[Supplied text — start]

Hi all,

big fan, long time reader, first time poster.

I have a general question regarding checking the accuracy of a model besides looking at the test loss and was hoping someone might have some ideas or references.

I’m using a simple NN as surrogate model to approximate charged particles in an electromagnetic field. My input and output vectors are phase space vectors (x, y, z, v_x, v_y, v_z) at two positions in space and are generated using a more or less conventional particle tracker. After every training epoch, besides looking at the test loss (MSELoss), I would also like to calculate the relative accuracy of every output (mean accuracy of x = ? %) so I’m using the dataloader to compute the mean relative error of batches and finally of the whole dataset.

[Supplied text — finish]

Complete the following:
(a) Decide whether each statement below agrees with the forum post about the surrogate model. For each, answer yes or no and quote the exact words from the post that decide it: (i) The poster uses MSELoss as the test loss. (ii) The input and output vectors come from a neural network. (iii) The poster wants to compute the relative accuracy only once, after training is finished.
(b) Continue the forum post about the surrogate model, starting right after its last sentence.

[Data supplied — start]

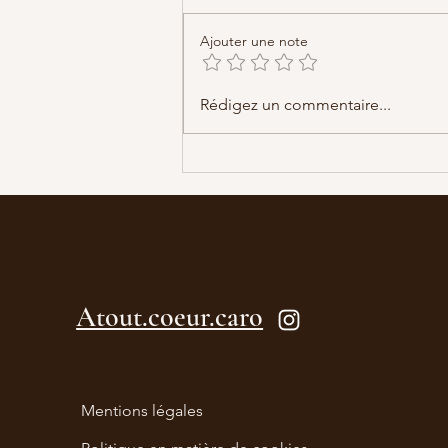
Un pas... seule
Ajouter une note
Rédigez un commentaire...
Atout.coeur.caro
Mentions légales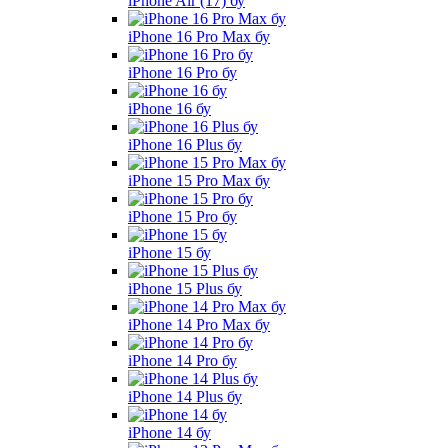
iPhone Air (17) бу
iPhone 16 Pro Max бу
iPhone 16 Pro бу
iPhone 16 бу
iPhone 16 Plus бу
iPhone 15 Pro Max бу
iPhone 15 Pro бу
iPhone 15 бу
iPhone 15 Plus бу
iPhone 14 Pro Max бу
iPhone 14 Pro бу
iPhone 14 Plus бу
iPhone 14 бу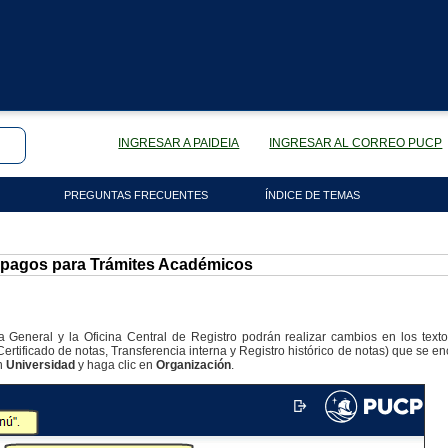
INGRESAR A PAIDEIA
INGRESAR AL CORREO PUCP
PREGUNTAS FRECUENTES
ÍNDICE DE TEMAS
 pagos para Trámites Académicos
a General y la Oficina Central de Registro podrán realizar cambios en los text
rtificado de notas, Transferencia interna y Registro histórico de notas) que se en
ón
Universidad
y haga clic en
Organización
.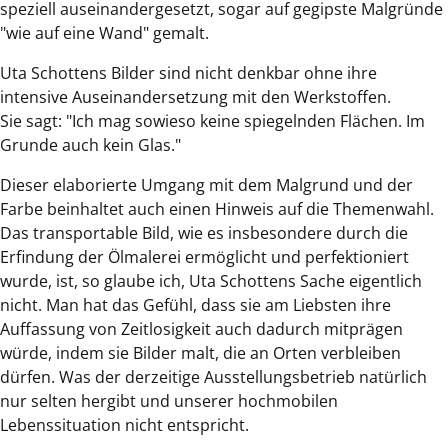
speziell auseinandergesetzt, sogar auf gegipste Malgründe
"wie auf eine Wand" gemalt.
Uta Schottens Bilder sind nicht denkbar ohne ihre
intensive Auseinandersetzung mit den Werkstoffen.
Sie sagt: "Ich mag sowieso keine spiegelnden Flächen. Im
Grunde auch kein Glas."
Dieser elaborierte Umgang mit dem Malgrund und der
Farbe beinhaltet auch einen Hinweis auf die Themenwahl.
Das transportable Bild, wie es insbesondere durch die
Erfindung der Ölmalerei ermöglicht und perfektioniert
wurde, ist, so glaube ich, Uta Schottens Sache eigentlich
nicht. Man hat das Gefühl, dass sie am Liebsten ihre
Auffassung von Zeitlosigkeit auch dadurch mitprägen
würde, indem sie Bilder malt, die an Orten verbleiben
dürfen. Was der derzeitige Ausstellungsbetrieb natürlich
nur selten hergibt und unserer hochmobilen
Lebenssituation nicht entspricht.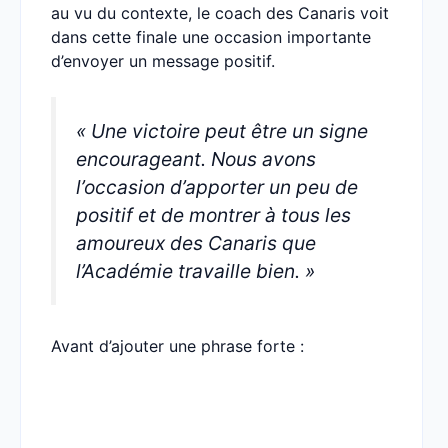
au vu du contexte, le coach des Canaris voit
dans cette finale une occasion importante
d’envoyer un message positif.
« Une victoire peut être un signe
encourageant. Nous avons
l’occasion d’apporter un peu de
positif et de montrer à tous les
amoureux des Canaris que
l’Académie travaille bien. »
Avant d’ajouter une phrase forte :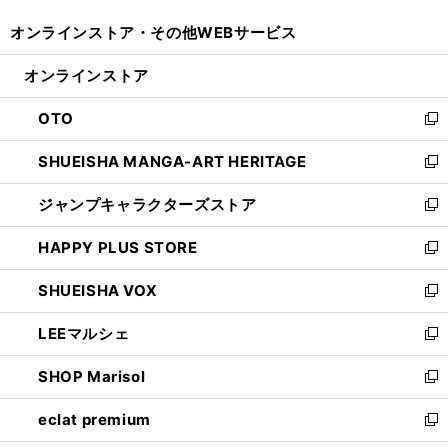
開
ウ
ウ
し
オンラインストア・
その他WEBサービス
く
で
ィ
い
開
ン
ウ
オンラインストア
く
ド
ィ
ウ
ン
OTO
で
ド
新
開
ウ
し
SHUEISHA MANGA-ART HERITAGE
く
で
い
新
開
ウ
し
ジャンプキャラクターズストア
く
ィ
い
新
ン
ウ
し
HAPPY PLUS STORE
ド
ィ
い
新
ウ
ン
ウ
し
SHUEISHA VOX
で
ド
ィ
い
新
開
ウ
ン
ウ
し
LEEマルシェ
く
で
ド
ィ
い
新
開
ウ
ン
ウ
し
SHOP Marisol
く
で
ド
ィ
い
新
開
ウ
ン
ウ
し
eclat premium
く
で
ド
ィ
い
新
開
ウ
ン
ウ
し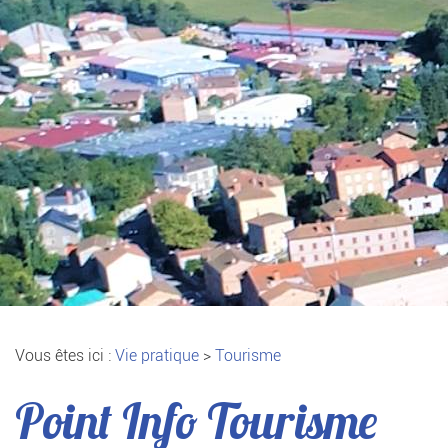
Vous êtes ici :
Vie pratique
>
Tourisme
Point Info Tourisme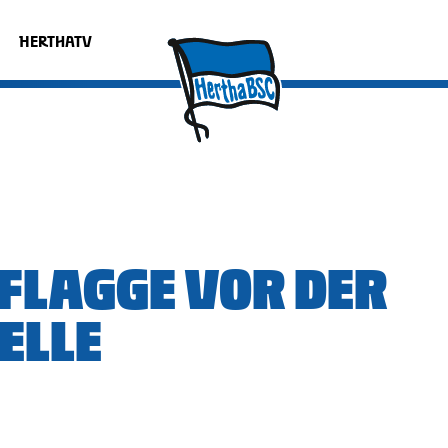
HERTHATV
FLAGGE VOR DER
ELLE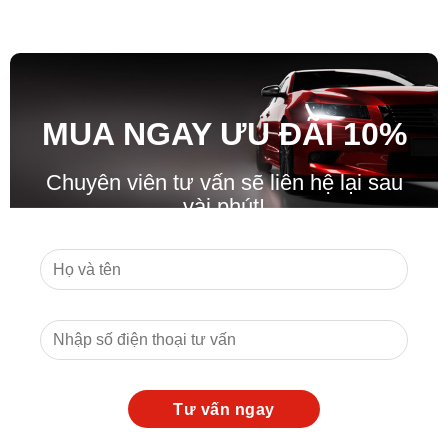
MUA NGAY ƯU ĐÃ
I
10%
Chuyên viên tư vấn sẽ liên hệ lại sau
vài phút!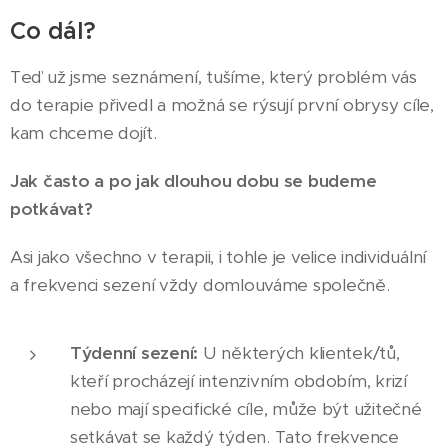
Co dál?
Teď už jsme seznámení, tušíme, který problém vás
do terapie přivedl a možná se rýsují první obrysy cíle,
kam chceme dojít.
Jak často a po jak dlouhou dobu se budeme
potkávat?
Asi jako všechno v terapii, i tohle je velice individuální
a frekvenci sezení vždy domlouváme společně.
Týdenní sezení:
U některých klientek/tů,
kteří procházejí intenzivním obdobím, krizí
nebo mají specifické cíle, může být užitečné
setkávat se každý týden. Tato frekvence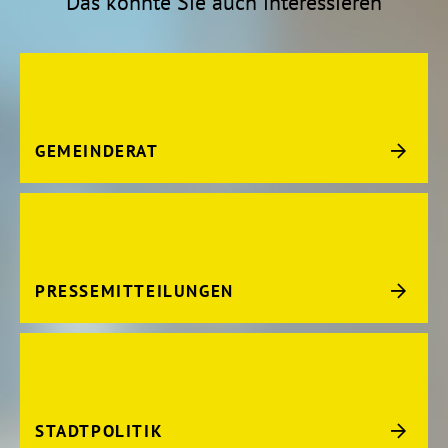
Das könnte Sie auch interessieren
GEMEINDERAT
PRESSEMITTEILUNGEN
STADTPOLITIK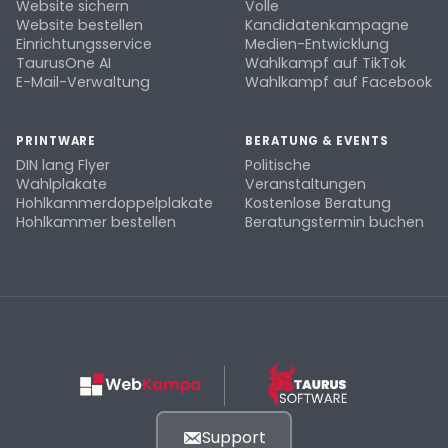
Website sichern
Volle
Website bestellen
Kandidatenkampagne
Einrichtungsservice
Medien-Entwicklung
TaurusOne AI
Wahlkampf auf TikTok
E-Mail-Verwaltung
Wahlkampf auf Facebook
PRINTWARE
BERATUNG & EVENTS
DIN lang Flyer
Politische
Wahlplakate
Veranstaltungen
Hohlkammerdoppelplakate
Kostenlose Beratung
Hohlkammer bestellen
Beratungstermin buchen
Support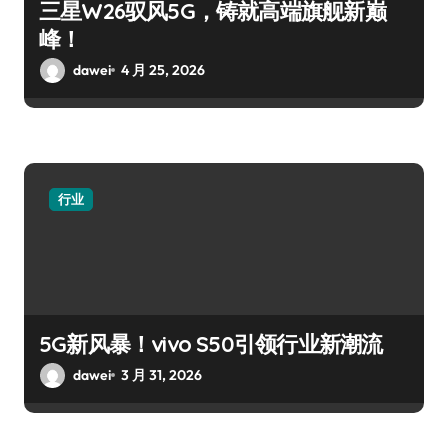
三星W26驭风5G，铸就高端旗舰新巅
峰！
dawei
4 月 25, 2026
行业
5G新风暴！vivo S50引领行业新潮流
dawei
3 月 31, 2026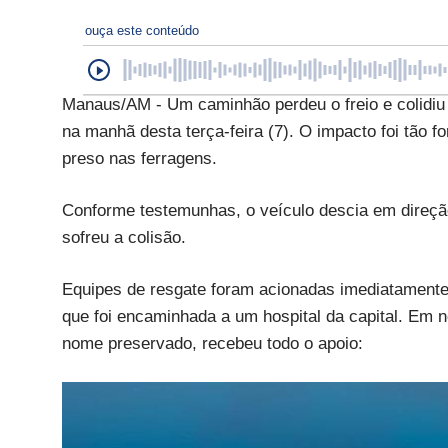
ouça este conteúdo
Manaus/AM - Um caminhão perdeu o freio e colidiu 
na manhã desta terça-feira (7). O impacto foi tão fo
preso nas ferragens.
Conforme testemunhas, o veículo descia em direçã
sofreu a colisão.
Equipes de resgate foram acionadas imediatamente e
que foi encaminhada a um hospital da capital. Em 
nome preservado, recebeu todo o apoio: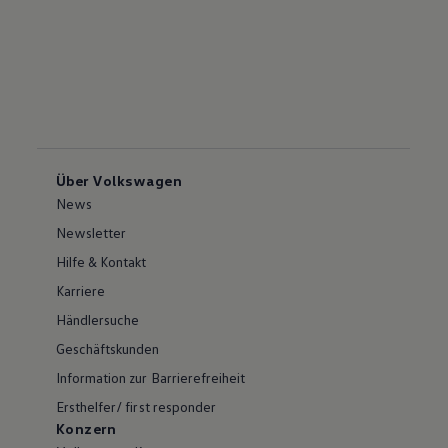
Über Volkswagen
News
Newsletter
Hilfe & Kontakt
Karriere
Händlersuche
Geschäftskunden
Information zur Barrierefreiheit
Ersthelfer/ first responder
Konzern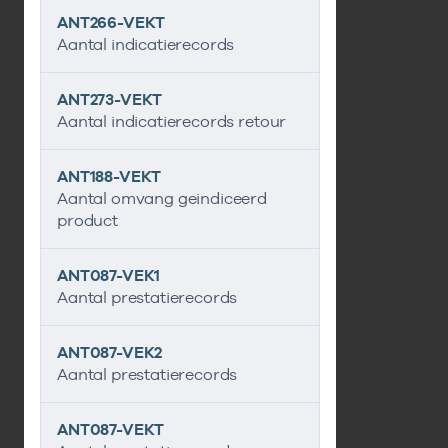
ANT266-VEKT
Aantal indicatierecords
ANT273-VEKT
Aantal indicatierecords retour
ANT188-VEKT
Aantal omvang geindiceerd
product
ANT087-VEK1
Aantal prestatierecords
ANT087-VEK2
Aantal prestatierecords
ANT087-VEKT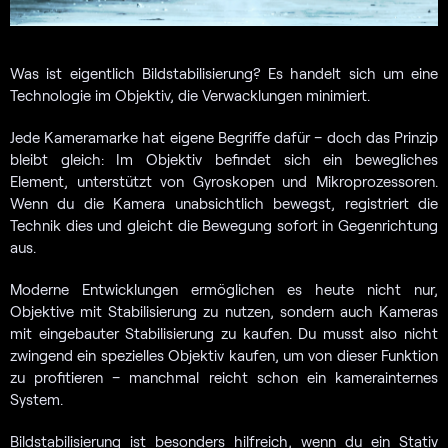
Was ist eigentlich Bildstabilisierung? Es handelt sich um eine
Technologie im Objektiv, die Verwacklungen minimiert.
Jede Kameramarke hat eigene Begriffe dafür – doch das Prinzip
bleibt gleich: Im Objektiv befindet sich ein bewegliches
Element, unterstützt von Gyroskopen und Mikroprozessoren.
Wenn du die Kamera unabsichtlich bewegst, registriert die
Technik dies und gleicht die Bewegung sofort in Gegenrichtung
aus.
Moderne Entwicklungen ermöglichen es heute nicht nur,
Objektive mit Stabilisierung zu nutzen, sondern auch Kameras
mit eingebauter Stabilisierung zu kaufen. Du musst also nicht
zwingend ein spezielles Objektiv kaufen, um von dieser Funktion
zu profitieren – manchmal reicht schon ein kamerainternes
System.
Bildstabilisierung ist besonders hilfreich, wenn du ein Stativ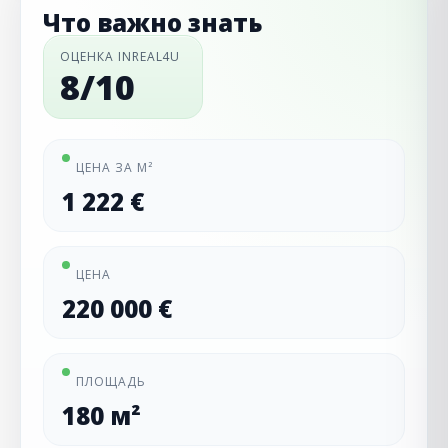
Что важно знать
ОЦЕНКА INREAL4U
8/10
ЦЕНА ЗА М²
1 222 €
ЦЕНА
220 000 €
ПЛОЩАДЬ
180 м²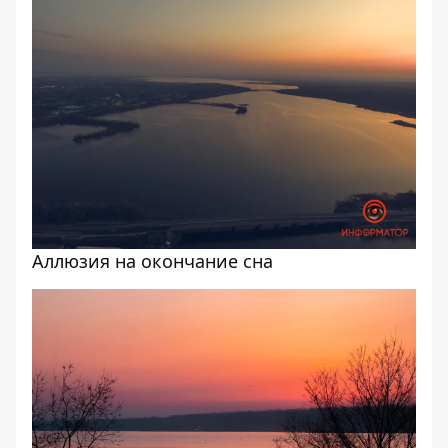
Аллюзия на окончание сна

[Data supplied — finish]

Answers provided:
(a)
(i) Yes: "besides looking at the test loss (MSELoss)"
(ii) No: "are generated using a more or less conventional particle tracker"
(iii) No: "After every training epoch"

(b)
Since the relative error is something like (x_out - x_pred)/x_out there are cases where x_out is very small or near 0 resulting in some numerical issues after the division. I can pinpoint this problem by setting shuffle=False: this leads to some few batches looking really bad in term of prediction accuracy (the initial dataset is more or less sorted which will lead to specific clusters being near 0) which then skews the overall result.

I’ve been able to ameliorate this by using z-score instead of scaling to max when generating my torch.utils.data.Dataset but the problem is still there to some extent.

Is there a better way to do this besides clipping the outliers or will this even out or iron itself out during later epochs? I feel that there is a simple solution for this but just can’t think of it.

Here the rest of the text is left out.